Health-care reform: Distortions doom end-of-life counseling
End-of-life counseling that was part of health-care reform is being removed from the plan. It has to be that way because too few Americans bothered to understand what was actually being proposed. Optional end-of-life consultations would have benefited a lot of patients and their families.
IN the end, sensible end-of-life counseling proposals in health-care reform had to be dropped, because too few Americans bothered to understand what was being proposed.
From a practical standpoint, consultations must be removed from the legislation to save more-pressing elements of reform. Willful distortions of optional end-of-life counseling spiraled out of control. This is not a proud moment in American politics.

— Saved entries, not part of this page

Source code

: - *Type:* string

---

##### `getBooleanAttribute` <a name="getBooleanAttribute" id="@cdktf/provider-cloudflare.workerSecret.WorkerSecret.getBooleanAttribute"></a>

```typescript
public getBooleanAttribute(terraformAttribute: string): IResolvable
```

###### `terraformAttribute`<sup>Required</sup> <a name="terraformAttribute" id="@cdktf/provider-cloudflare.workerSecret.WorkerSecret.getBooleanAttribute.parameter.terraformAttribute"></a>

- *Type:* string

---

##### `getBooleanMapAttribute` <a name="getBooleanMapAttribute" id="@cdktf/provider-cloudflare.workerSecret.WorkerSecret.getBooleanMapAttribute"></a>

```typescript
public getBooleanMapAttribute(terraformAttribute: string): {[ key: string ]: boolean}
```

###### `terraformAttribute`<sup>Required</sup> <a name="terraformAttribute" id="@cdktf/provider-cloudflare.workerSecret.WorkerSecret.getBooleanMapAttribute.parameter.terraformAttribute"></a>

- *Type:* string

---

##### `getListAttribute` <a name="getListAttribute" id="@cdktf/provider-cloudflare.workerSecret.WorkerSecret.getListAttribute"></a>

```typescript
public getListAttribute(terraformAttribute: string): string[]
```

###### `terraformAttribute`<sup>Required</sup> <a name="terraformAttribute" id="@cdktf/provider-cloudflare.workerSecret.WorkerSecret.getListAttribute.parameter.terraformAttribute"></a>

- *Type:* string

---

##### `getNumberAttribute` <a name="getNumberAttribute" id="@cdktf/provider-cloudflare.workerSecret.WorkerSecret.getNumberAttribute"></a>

Financing beneficiaries' optional consultations about a range of end-of-life care is a good idea. Families need it. Patients benefit.
But a well-orchestrated rumor campaign ensured this element of the plan could not survive. It became too much of distraction.
The idea that the government would stage death panels cutting care to critically ill patients is an absurdity, perpetuated by conservative publications and a woman, Betsey McCaughey, whose claim to fame is trashing Former President Clinton's health-care reform.
Sarah Palin joined the frenzy, proving how dangerous she would have been as vice president.
Ironically, the idea for such consultations supposedly came from Georgia Sen. Johnny Isakson, a Republican. Doctors, patients and families will have to wait for a saner moment in the debate to include this important care.
Sometimes, hysteria wins. What a shame for those who may not have access to information that would aid them in making excruciatingly painful decisions.